CS 334: Principles of Programming Languages

CS 334: Lab 7: Scala Basics

Overview
Partner
Getting Started
Programming
Submitting Your Work

Overview

In this lab, you will get hands-on experience with Scala programming. You will work with file I/O, collections, classes, pattern matching, and algebraic data types through three progressively more involved problems.

Partner

You are encouraged to work with a partner on this lab. As always, please send email if you would like help finding a partner.

Getting Started

Setting Up Your Repository

You will receive an email with an invitation link to the lab7 assignment on GitHub Classroom. You can follow the same instructions as on Lab 2 for accessing and cloning your repository. See the GitHub reference for instructions to add a partner. You should answer the following in the appropriate files in your repository.

Scala Setup

This lab targets Scala 2.13. See instructions here for setting up Scala.

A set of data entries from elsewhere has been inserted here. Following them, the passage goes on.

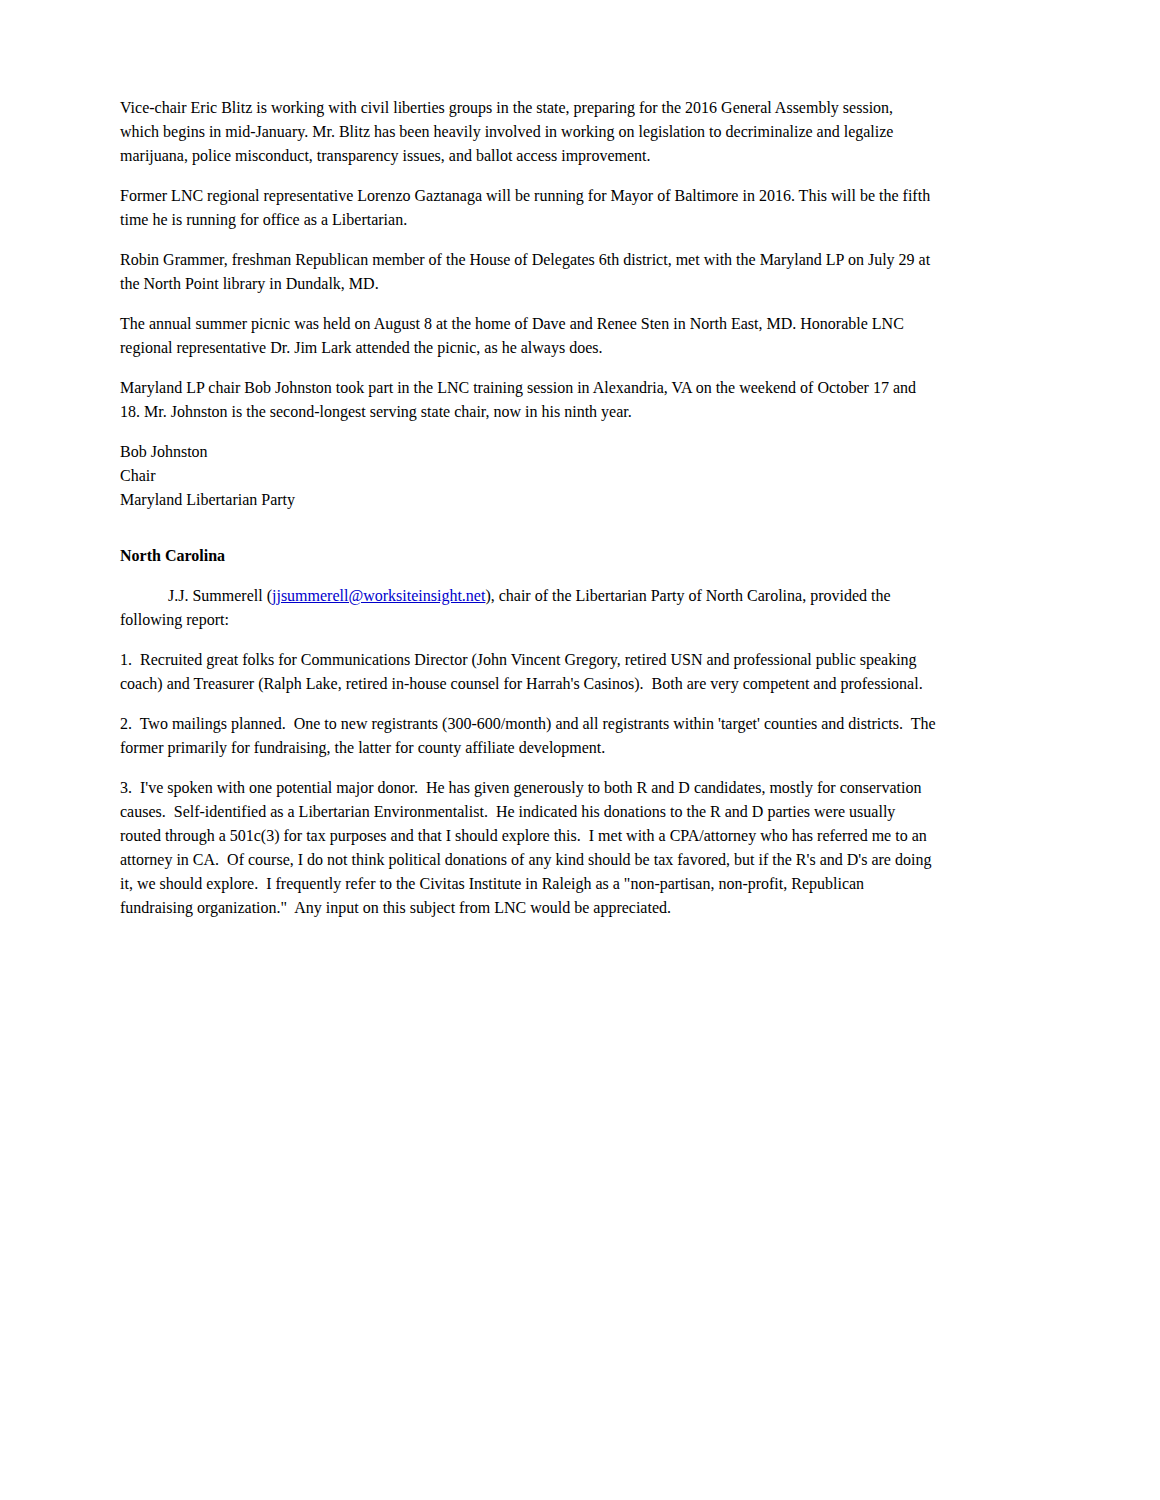Vice-chair Eric Blitz is working with civil liberties groups in the state, preparing for the 2016 General Assembly session, which begins in mid-January. Mr. Blitz has been heavily involved in working on legislation to decriminalize and legalize marijuana, police misconduct, transparency issues, and ballot access improvement.
Former LNC regional representative Lorenzo Gaztanaga will be running for Mayor of Baltimore in 2016. This will be the fifth time he is running for office as a Libertarian.
Robin Grammer, freshman Republican member of the House of Delegates 6th district, met with the Maryland LP on July 29 at the North Point library in Dundalk, MD.
The annual summer picnic was held on August 8 at the home of Dave and Renee Sten in North East, MD. Honorable LNC regional representative Dr. Jim Lark attended the picnic, as he always does.
Maryland LP chair Bob Johnston took part in the LNC training session in Alexandria, VA on the weekend of October 17 and 18. Mr. Johnston is the second-longest serving state chair, now in his ninth year.
Bob Johnston
Chair
Maryland Libertarian Party
North Carolina
J.J. Summerell (jjsummerell@worksiteinsight.net), chair of the Libertarian Party of North Carolina, provided the following report:
1. Recruited great folks for Communications Director (John Vincent Gregory, retired USN and professional public speaking coach) and Treasurer (Ralph Lake, retired in-house counsel for Harrah's Casinos). Both are very competent and professional.
2. Two mailings planned. One to new registrants (300-600/month) and all registrants within 'target' counties and districts. The former primarily for fundraising, the latter for county affiliate development.
3. I've spoken with one potential major donor. He has given generously to both R and D candidates, mostly for conservation causes. Self-identified as a Libertarian Environmentalist. He indicated his donations to the R and D parties were usually routed through a 501c(3) for tax purposes and that I should explore this. I met with a CPA/attorney who has referred me to an attorney in CA. Of course, I do not think political donations of any kind should be tax favored, but if the R's and D's are doing it, we should explore. I frequently refer to the Civitas Institute in Raleigh as a "non-partisan, non-profit, Republican fundraising organization." Any input on this subject from LNC would be appreciated.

The scala command will give you a "read-eval-print" loop, as in Lisp and ML.

You can also compile and run a whole file as follows. Suppose file A.scala contains:

object A {
    def main(args : Array[String]) : Unit = {
        println(args(0));
    }
}

You then compile the program with scalac A.scala, and run it (and provide command-line arguments) with "scala A moo cow".

Resources

This lab targets Scala 2.13. Use the 2.13-specific references below (the latest Scala 3 docs have diverged in important ways):

Programming

1. The Happy Herd (15 points)

In this first question we'll use Scala answer a few questions about cows. Specifically the herd at Cricket Creek Farm...

First, write a program to read in and print out the data in the file "cows.txt" in your repository. Each line contains the id, name, and daily milk production of a cow from the herd. (I've also included a "cows-short.txt" file that may be useful while debugging.)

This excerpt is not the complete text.